▶ _PROVIDED PASSAGE_
But if you have dependency issues in the last command in installing CUDA, you can use aptitude instead. It handles the dependency issue better here.

sudo apt-get install aptitude
sudo aptitude install cuda

In our example, CUDA 10.2 will be installed and you can set the following into your environment.

export PATH=$PATH:/usr/local/cuda/bin
export CUDADIR=/usr/local/cuda
export LD_LIBRARY_PATH=$LD_LIBRARY_PATH:/usr/local/cuda/lib64

Nvidia cuDNN

cuDNN is an Nvidia GPU-accelerated library for DL. Download from here for the three packages needed for Ubuntu. Then install them with the corresponding name of the downloaded packages.

sudo dpkg -i libcudnn7_7.6.5.32-1+cuda10.2_amd64.deb
sudo dpkg -i libcudnn7-dev_7.6.5.32-1+cuda10.2_amd64.deb
sudo dpkg -i libcudnn7-doc_7.6.5.32-1+cuda10.2_amd64.deb

Your new environment settings should be set to:

export PATH=$PATH:/usr/local/cuda/bin
export CUDADIR=/usr/local/cuda
export LD_LIBRARY_PATH=$LD_LIBRARY_PATH:/usr/local/cuda/lib64:/usr/local/cuda/extras/CUPTI/lib64

Follow the instructions below to test the installations. If you can build and pass the MNIST application below, your system is ready for CUDA and cuDNN.

Image for post
Image for post
Source

NGC (Nvidia GPU-Accelerated Containers)

Next, we set up the environment for NGC (Nvidia GPU-Accelerated Containers). This is the Docker container where you can run the goodies from Nvidia including the Nvidia AMP (Automatic Mixed Precision).

Volta or Turning architect (20x0 GPUs, RTX Titan, V100, …) is required for NGC.

Skip the NGC related installation sections here if you don’t have the supported GPUs.

Docker installation

First, we need to install Docker. Here is the instruction and we will install it with apt-get.

To test it, download a “hello-word” Docker image and runs a container.

docker run hello-world

But you may run into the root access problem.

docker run hello-worlddocker: Got permission denied while trying to connect to the Docker daemon socket at unix:///var/run/docker.sock: Post http://%2Fvar%2Frun%2Fdocker.sock/v1.38/containers/create: dial unix /var/run/docker.sock: connect: permission denied.
See 'docker run --help'.

To fix that

sudo usermod -aG docker $USER 
sudo chown root:docker /var/run/docker.sock

Then logout and login again.

▶ _DATASET_
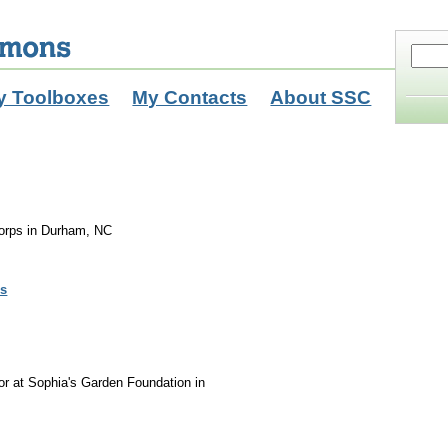
y Toolboxes
My Contacts
About SSC
orps in Durham, NC
ls
r at Sophia's Garden Foundation in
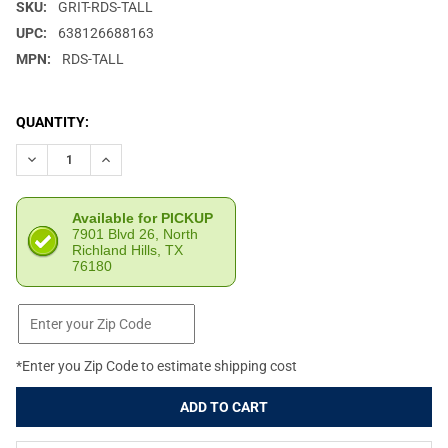
SKU:
GRIT-RDS-TALL
UPC:
638126688163
MPN:
RDS-TALL
CURRENT
QUANTITY:
STOCK:
DECREASE QUANTITY OF GRITR LOWER 1/3 CO-WITNESS SKELE
INCREASE QUANTITY OF GRITR LOWER 1/3 CO-WITN
Available for PICKUP
7901 Blvd 26, North
Richland Hills, TX
76180
*Enter you Zip Code to estimate shipping cost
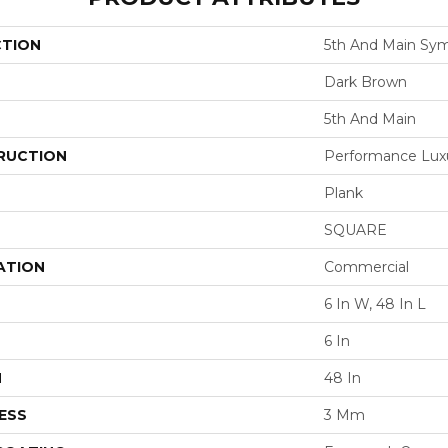
CTION
5th And Main Sym
Dark Brown
5th And Main
RUCTION
Performance Luxur
Plank
SQUARE
ATION
Commercial
6 In W, 48 In L
6 In
H
48 In
ESS
3 Mm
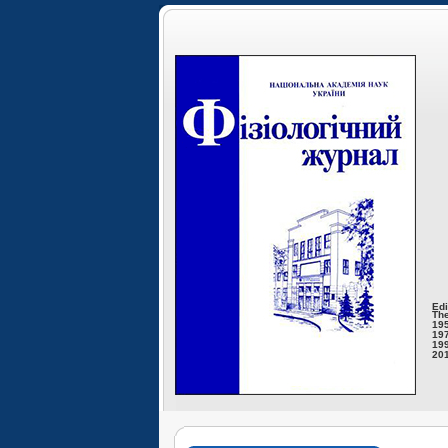
Edi
The
195
197
199
201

▶ _TASKS TO PERFORM_
#1 Copy out every line of text read from the page pictures in the records, leaving the pictures themselves out of your answer.
#2 Pick up the CUDA and Docker setup guide after its final line and keep writing.

▶ _RESULTS BY TASK_
#1
y Toolboxes
My Contacts
About SSC
orps in Durham, NC
ls
r at Sophia's Garden Foundation in
SKU:
GRIT-RDS-TALL
UPC:
638126688163
MPN:
RDS-TALL
CURRENT
QUANTITY:
STOCK:
DECREASE QUANTITY OF GRITR LOWER 1/3 CO-WITNESS SKELE
INCREASE QUANTITY OF GRITR LOWER 1/3 CO-WITN
Available for PICKUP
7901 Blvd 26, North
Richland Hills, TX
76180
*Enter you Zip Code to estimate shipping cost
CTION
5th And Main Sym
Dark Brown
5th And Main
RUCTION
Performance Luxur
Plank
SQUARE
ATION
Commercial
6 In W, 48 In L
6 In
H
48 In
ESS
3 Mm
Edi
The
195
197
199
201

#2
Docker instruction (optional)

Since we may run a Docker image quite frequently, let’s have a quick summary of their commands.

“docker run hello-word” load the hello-world image, run it and then exit.

docker run hello-world

Even the program exits, the container resources, including log files, stay so we can examine it later.

List the Docker containers including running and exited.

docker ps -a
Image for post
Image for post

To reattach and rerun a stopped container named myst_kilby.

docker start --attach myst_kilby # Rerun a hello-world container

The container below downloads the Ubuntu image and starts a login shell as root in the container. We can use the flag “-it” to open an interactive terminal to interact with it.

docker run -it ubuntu bash

To stop a container that is still running:

docker stop fervent_greider  # fervent_greider is the container name

Start an Nginx Web server:

docker run -v ~/my_html:/usr/share/nginx/html:ro -p 8080:80 -d nginx

“-v” maps a local host drive to a directory in the container. For example, in the example above, we can store the web page in ~/my_html and the webserver container will view it as /usr/share/nginx/html. “-d” run the container as a daemon. This command allows us to access the server with port 8080 which maps to port 80 in the container.

To remove the container named fervent_greider and clean up the resources.

docker rm fervent_greider

We can use “- -rm” to instruct the docker to remove the container after it exits.

docker run --rm hello-world

To remove all exited containers and their resources.

docker system prune -a
Image for post
Image for post

NVIDIA Docker

The Nvidia Docker Container Toolkit builds and runs NGC. It is an extension to the Docker. Below is the instruction originated from here.

distribution=$(. /etc/os-release;echo $ID$VERSION_ID)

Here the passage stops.